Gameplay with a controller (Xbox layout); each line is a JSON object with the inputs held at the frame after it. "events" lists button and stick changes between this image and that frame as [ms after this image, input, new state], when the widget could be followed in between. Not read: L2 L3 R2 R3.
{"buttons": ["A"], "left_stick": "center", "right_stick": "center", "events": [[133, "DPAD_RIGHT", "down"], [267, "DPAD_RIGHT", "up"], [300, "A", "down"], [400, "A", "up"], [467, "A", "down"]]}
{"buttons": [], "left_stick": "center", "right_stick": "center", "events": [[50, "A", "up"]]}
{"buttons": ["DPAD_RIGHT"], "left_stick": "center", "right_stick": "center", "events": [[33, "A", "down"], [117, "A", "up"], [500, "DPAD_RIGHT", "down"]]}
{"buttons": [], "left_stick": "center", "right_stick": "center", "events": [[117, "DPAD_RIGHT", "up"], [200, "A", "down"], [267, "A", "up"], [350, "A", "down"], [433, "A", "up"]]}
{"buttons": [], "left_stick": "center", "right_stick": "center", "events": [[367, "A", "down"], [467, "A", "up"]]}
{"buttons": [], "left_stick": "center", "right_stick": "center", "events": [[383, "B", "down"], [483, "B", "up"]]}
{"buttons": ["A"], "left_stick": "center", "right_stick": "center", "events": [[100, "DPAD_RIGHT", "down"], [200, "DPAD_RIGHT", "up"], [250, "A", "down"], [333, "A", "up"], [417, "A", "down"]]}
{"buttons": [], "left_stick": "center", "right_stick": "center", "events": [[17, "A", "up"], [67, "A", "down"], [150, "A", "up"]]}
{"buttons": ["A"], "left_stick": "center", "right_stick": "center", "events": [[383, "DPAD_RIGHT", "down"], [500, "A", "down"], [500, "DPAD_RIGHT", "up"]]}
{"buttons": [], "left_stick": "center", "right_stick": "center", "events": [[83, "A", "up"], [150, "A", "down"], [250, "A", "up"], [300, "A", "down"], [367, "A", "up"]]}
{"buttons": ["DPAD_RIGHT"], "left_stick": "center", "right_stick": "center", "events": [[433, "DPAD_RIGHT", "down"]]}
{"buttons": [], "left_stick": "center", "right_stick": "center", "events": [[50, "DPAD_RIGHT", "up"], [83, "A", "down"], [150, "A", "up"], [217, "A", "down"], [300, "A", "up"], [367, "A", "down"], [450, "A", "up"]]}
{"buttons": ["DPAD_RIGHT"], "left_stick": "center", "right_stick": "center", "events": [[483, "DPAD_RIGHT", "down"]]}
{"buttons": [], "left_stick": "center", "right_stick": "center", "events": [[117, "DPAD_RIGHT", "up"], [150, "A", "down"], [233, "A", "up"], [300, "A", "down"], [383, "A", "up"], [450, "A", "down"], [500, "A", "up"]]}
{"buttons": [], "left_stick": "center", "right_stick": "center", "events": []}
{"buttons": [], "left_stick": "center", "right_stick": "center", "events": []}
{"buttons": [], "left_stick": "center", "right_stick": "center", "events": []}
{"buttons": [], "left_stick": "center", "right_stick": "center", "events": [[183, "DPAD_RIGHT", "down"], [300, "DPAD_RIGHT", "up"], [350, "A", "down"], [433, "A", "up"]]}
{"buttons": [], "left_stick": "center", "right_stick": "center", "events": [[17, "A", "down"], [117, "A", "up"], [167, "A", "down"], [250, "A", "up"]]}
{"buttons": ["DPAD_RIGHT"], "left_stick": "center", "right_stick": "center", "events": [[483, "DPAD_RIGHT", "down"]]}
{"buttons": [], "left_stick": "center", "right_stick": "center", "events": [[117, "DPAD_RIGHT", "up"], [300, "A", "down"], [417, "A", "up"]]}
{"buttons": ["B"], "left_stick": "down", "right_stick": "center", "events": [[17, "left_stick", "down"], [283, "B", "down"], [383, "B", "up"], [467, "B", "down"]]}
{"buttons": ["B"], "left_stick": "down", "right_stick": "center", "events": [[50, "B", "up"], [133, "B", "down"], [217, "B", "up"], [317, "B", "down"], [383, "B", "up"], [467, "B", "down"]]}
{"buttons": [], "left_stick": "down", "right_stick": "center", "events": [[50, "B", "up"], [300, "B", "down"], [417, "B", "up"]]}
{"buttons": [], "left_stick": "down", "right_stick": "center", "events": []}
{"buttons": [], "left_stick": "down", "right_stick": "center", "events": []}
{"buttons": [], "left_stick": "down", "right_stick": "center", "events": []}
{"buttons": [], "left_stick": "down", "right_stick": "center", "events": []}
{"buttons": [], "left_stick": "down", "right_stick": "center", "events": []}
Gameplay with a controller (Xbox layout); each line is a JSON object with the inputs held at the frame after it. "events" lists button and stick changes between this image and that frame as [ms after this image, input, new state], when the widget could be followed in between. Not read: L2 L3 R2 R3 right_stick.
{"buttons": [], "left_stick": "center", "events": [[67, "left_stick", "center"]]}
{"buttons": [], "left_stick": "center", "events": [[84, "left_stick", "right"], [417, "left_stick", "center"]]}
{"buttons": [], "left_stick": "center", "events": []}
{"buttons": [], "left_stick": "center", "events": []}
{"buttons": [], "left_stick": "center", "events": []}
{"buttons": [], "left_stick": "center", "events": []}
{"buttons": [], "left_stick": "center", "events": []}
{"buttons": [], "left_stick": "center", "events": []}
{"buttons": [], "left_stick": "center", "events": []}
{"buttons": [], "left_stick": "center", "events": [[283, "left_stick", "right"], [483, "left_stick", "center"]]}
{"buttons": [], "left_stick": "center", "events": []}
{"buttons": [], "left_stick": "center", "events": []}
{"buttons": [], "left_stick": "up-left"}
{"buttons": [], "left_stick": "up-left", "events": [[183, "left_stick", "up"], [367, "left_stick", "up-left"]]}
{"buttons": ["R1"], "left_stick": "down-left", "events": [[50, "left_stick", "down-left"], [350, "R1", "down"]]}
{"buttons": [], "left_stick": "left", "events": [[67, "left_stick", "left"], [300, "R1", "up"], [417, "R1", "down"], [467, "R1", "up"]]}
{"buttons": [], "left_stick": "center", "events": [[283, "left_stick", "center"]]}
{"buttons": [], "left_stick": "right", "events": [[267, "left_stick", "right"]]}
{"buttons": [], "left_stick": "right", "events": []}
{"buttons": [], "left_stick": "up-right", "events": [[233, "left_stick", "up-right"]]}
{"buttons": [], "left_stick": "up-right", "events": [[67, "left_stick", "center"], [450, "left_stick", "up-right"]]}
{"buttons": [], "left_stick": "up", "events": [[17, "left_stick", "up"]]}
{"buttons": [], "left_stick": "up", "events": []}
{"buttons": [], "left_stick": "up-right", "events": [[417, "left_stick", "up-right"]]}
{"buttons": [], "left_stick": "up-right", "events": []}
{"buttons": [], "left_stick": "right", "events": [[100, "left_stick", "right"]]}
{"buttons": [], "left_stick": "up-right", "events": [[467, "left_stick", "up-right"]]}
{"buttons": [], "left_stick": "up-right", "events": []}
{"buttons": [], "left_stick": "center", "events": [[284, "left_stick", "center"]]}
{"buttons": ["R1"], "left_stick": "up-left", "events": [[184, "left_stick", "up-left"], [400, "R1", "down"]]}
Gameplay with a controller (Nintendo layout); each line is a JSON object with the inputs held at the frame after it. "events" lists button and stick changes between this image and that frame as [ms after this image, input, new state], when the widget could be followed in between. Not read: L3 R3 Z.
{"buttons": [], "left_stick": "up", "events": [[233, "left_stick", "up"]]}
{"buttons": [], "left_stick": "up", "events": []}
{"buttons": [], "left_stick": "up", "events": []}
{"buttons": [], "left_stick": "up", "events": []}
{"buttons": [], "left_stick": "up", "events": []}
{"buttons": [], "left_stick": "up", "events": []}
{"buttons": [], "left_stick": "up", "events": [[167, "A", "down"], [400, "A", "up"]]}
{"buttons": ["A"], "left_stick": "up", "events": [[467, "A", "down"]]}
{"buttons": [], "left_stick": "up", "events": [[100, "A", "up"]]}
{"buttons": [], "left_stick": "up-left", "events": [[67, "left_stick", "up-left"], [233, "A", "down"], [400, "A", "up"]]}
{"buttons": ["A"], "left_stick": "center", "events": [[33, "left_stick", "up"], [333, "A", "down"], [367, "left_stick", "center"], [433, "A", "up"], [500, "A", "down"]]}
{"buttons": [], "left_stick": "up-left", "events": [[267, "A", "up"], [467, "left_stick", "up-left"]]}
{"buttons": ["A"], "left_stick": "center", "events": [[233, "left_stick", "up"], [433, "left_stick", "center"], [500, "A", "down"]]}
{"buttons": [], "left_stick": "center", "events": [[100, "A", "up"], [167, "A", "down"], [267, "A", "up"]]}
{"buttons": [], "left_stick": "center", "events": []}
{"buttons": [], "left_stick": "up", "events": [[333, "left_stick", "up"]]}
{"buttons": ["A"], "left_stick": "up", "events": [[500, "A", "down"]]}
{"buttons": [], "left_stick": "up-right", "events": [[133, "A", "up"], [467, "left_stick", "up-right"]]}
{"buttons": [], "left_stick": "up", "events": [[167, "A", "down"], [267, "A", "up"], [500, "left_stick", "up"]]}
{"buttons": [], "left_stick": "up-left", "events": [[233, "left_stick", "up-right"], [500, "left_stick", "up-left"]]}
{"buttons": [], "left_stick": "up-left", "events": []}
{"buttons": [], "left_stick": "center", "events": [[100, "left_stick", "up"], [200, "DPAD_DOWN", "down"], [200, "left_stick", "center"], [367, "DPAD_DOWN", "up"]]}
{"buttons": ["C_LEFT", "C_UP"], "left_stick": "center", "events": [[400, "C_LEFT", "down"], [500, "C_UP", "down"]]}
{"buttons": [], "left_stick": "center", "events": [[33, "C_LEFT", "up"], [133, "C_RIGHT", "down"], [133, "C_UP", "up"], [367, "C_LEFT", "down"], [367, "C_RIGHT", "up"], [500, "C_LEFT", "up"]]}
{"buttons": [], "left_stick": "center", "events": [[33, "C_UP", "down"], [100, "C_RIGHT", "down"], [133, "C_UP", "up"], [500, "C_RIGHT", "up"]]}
::::::::::
* Description of the task *
Go through the records line by line, and copy each line that holds the string "Xbox".

* Solved exercise *
Gameplay with a controller (Xbox layout); each line is a JSON object with the inputs held at the frame after it. "events" lists button and stick changes between this image and that frame as [ms after this image, input, new state], when the widget could be followed in between. Not read: L2 L3 R2 R3.
Gameplay with a controller (Xbox layout); each line is a JSON object with the inputs held at the frame after it. "events" lists button and stick changes between this image and that frame as [ms after this image, input, new state], when the widget could be followed in between. Not read: L2 L3 R2 R3 right_stick.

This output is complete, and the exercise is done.